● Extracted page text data
-=-=-

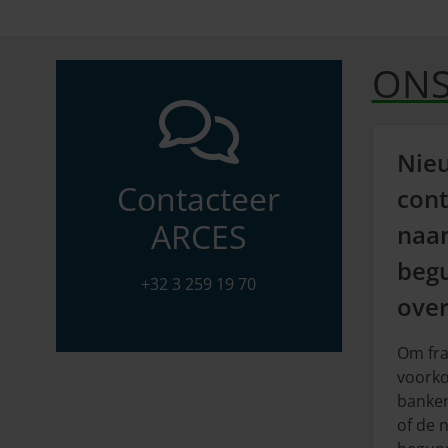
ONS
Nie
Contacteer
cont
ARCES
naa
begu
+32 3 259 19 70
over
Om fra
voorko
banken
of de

-=-=-

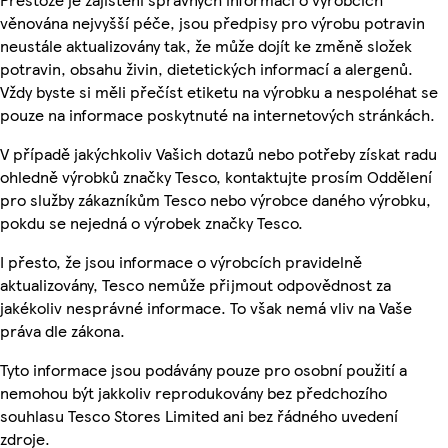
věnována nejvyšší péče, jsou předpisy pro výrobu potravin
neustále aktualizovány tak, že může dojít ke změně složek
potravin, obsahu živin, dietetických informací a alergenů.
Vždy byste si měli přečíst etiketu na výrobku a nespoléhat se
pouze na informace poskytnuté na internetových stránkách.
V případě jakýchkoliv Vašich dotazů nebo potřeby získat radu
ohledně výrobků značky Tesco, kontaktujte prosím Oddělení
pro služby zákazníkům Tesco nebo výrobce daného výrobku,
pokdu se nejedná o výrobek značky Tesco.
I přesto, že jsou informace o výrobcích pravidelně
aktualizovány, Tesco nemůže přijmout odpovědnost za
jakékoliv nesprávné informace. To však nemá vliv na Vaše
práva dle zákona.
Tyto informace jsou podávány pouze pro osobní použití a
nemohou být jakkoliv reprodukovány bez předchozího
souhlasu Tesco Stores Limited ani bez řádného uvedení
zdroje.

-=-=-

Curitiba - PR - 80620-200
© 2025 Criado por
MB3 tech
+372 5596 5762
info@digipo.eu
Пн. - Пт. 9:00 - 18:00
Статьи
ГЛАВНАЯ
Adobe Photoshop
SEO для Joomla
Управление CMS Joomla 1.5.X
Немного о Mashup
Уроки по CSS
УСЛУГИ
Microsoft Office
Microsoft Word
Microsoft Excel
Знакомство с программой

-=-=-

● ABOUT THIS TASK
Copy each line of the data that contains the word "výrobku".

● RESPONSE TO THIS TASK
Vždy byste si měli přečíst etiketu na výrobku a nespoléhat se
pro služby zákazníkům Tesco nebo výrobce daného výrobku,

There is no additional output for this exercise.